## Your tasks
1. Name every control the ISO 27001 privacy controls page identifies by number and title, giving each control's title.
2. From the records, copy the lines starting with the line containing "pose: elev=294.2 azim=258.1" and going on through the line containing "Dot at: (295, 304)". Leave the pictures out.

## Document
A.5.34 through A.5.37 — Privacy Policies Review and Documented Procedures

A.5.34 through A.5.37 — Privacy Policies Review and Documented Procedures

Understanding ISO 27001's Privacy Control Framework

Controls A.5.34 through A.5.37 represent some of the most misunderstood requirements in ISO 27001:2022. I've seen organizations treat these as separate checkbox exercises—privacy team drafts A.5.34, internal audit owns A.5.35, compliance handles A.5.36, operations writes A.5.37 procedures. The result? Fragmented documentation that creates audit failures and genuine security gaps.

These four controls form an interconnected privacy governance framework. Control 5.34 (Privacy and protection of PII) establishes your privacy obligations. Control 5.35 (Independent review of information security) provides oversight mechanisms that directly impact privacy assurance. Control 5.36 (Compliance with policies, rules and standards) ensures adherence to privacy frameworks. Control 5.37 (Documented operating procedures) translates privacy policies into operational reality.

The fatal flaw I observe repeatedly: organizations implement these controls in silos. When I audit the interconnections—asking how privacy impact assessments feed into risk treatment under Clause 6.1.3, or how incident response procedures under Control 5.26 handle privacy breaches—the framework collapses.

## Information supplied
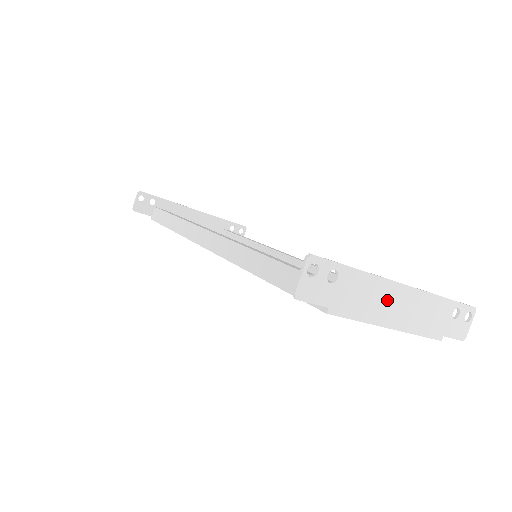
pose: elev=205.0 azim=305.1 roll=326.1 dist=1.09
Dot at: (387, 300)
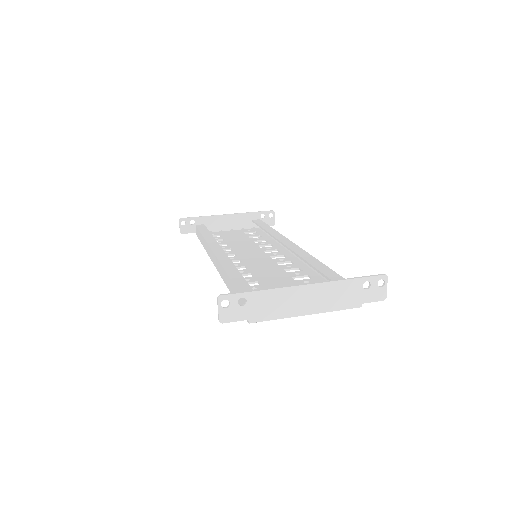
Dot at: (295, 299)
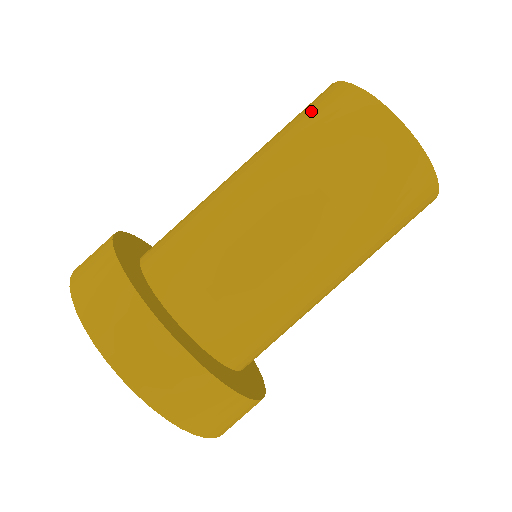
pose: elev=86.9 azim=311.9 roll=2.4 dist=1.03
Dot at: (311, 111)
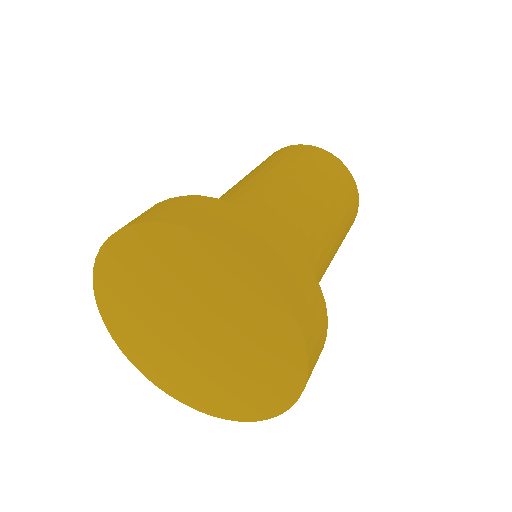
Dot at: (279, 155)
* * *
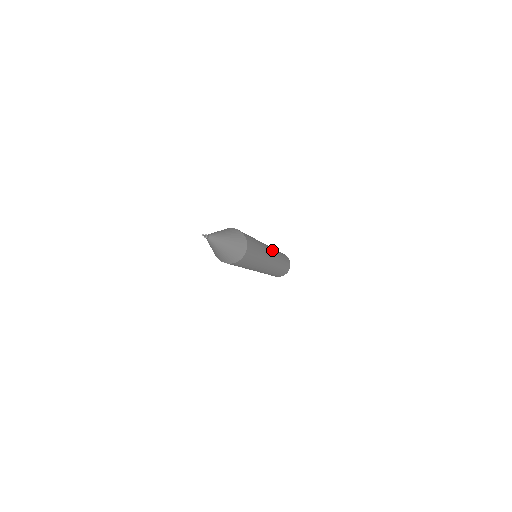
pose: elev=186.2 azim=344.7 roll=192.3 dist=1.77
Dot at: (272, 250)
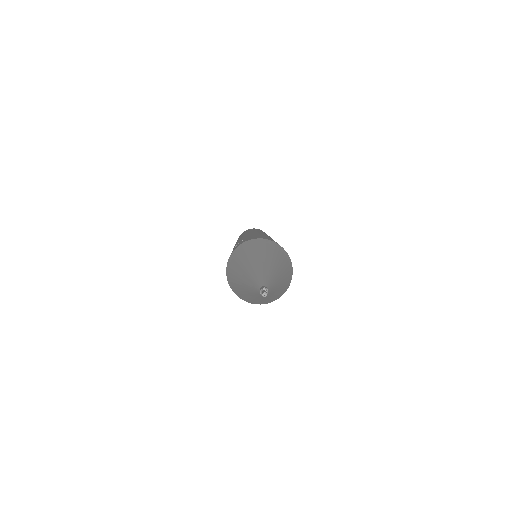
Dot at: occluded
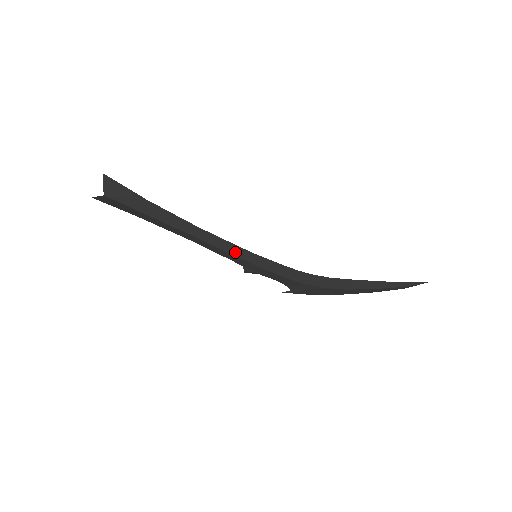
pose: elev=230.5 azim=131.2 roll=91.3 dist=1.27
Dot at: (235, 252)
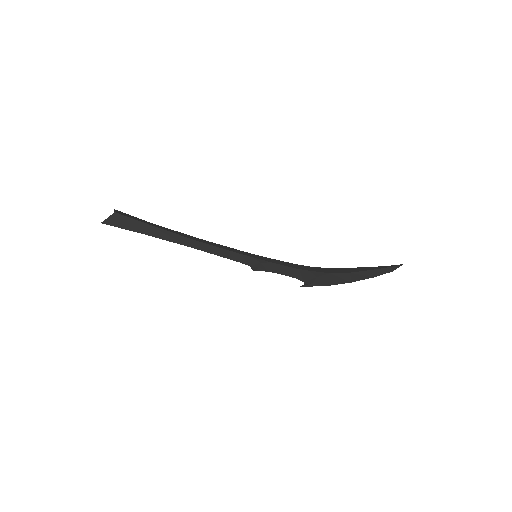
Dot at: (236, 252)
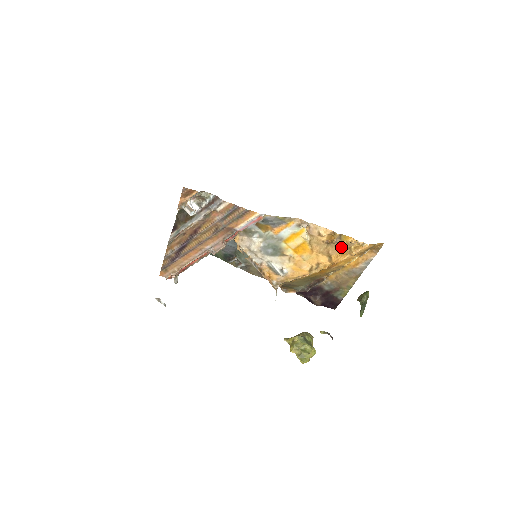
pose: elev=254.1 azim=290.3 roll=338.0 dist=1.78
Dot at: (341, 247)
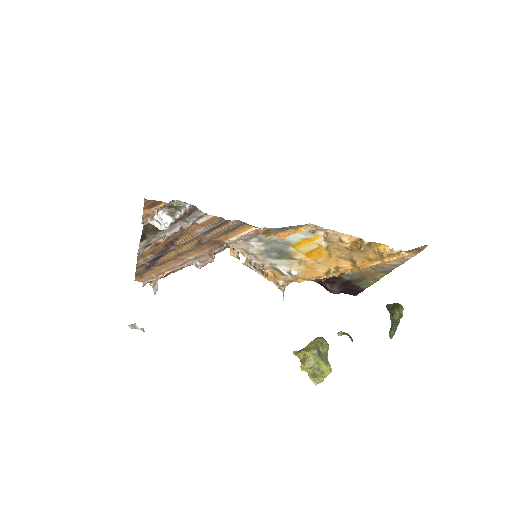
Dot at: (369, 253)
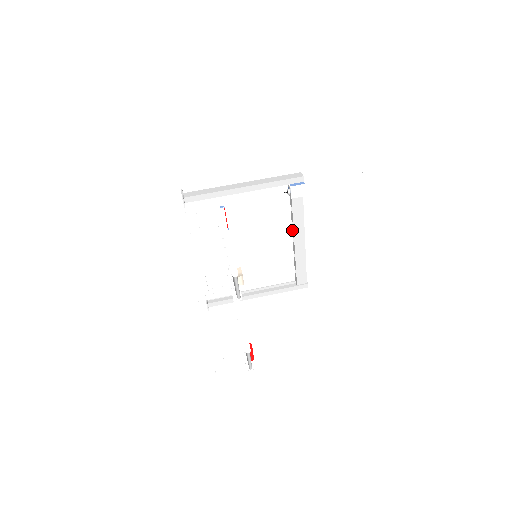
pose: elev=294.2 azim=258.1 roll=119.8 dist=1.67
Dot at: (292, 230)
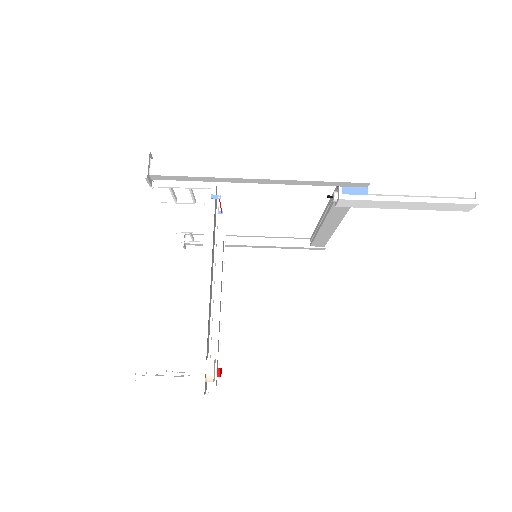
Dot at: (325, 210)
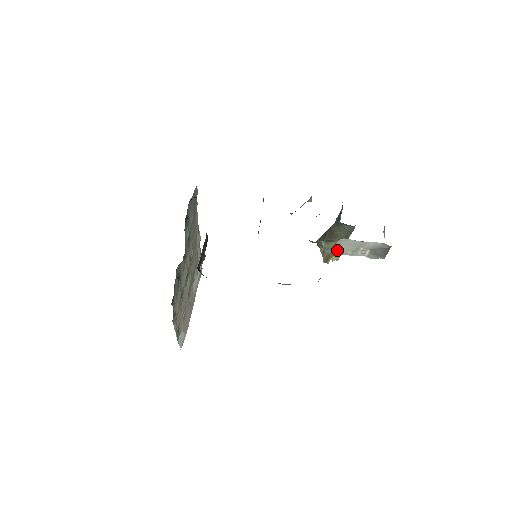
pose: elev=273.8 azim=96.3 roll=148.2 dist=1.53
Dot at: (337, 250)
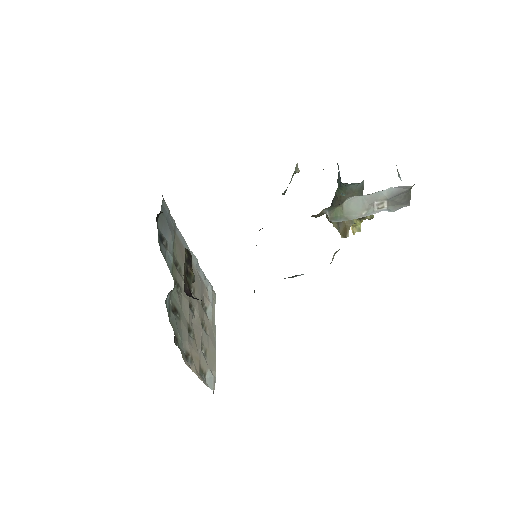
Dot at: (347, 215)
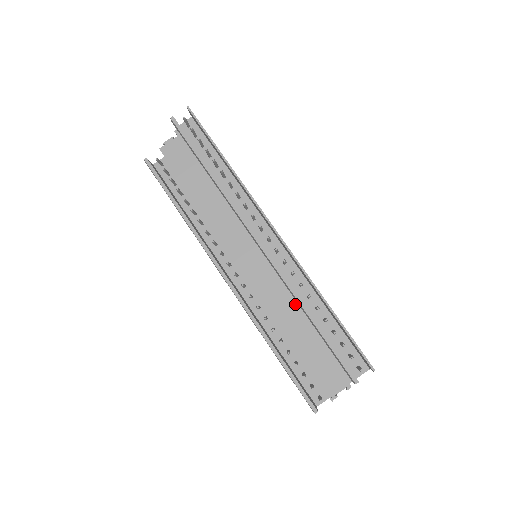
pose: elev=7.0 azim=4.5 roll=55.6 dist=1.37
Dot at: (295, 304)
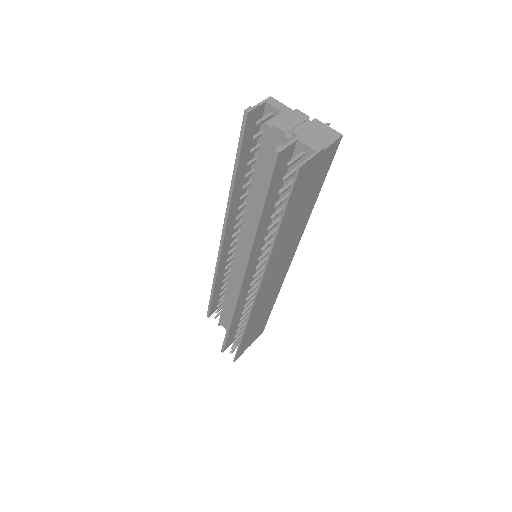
* * *
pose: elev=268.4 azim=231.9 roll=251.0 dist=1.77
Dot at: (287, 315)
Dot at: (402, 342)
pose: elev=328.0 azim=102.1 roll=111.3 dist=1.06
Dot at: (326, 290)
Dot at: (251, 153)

## Responses per task
1.
- Control 5.34: Privacy and protection of PII
- Control 5.35: Independent review of information security
- Control 5.36: Compliance with policies, rules and standards
- Control 5.37: Documented operating procedures

2.
pose: elev=294.2 azim=258.1 roll=119.8 dist=1.67
Dot at: (292, 230)
Dot at: (325, 210)
pose: elev=273.8 azim=96.3 roll=148.2 dist=1.53
Dot at: (337, 250)
Dot at: (347, 215)
pose: elev=7.0 azim=4.5 roll=55.6 dist=1.37
Dot at: (295, 304)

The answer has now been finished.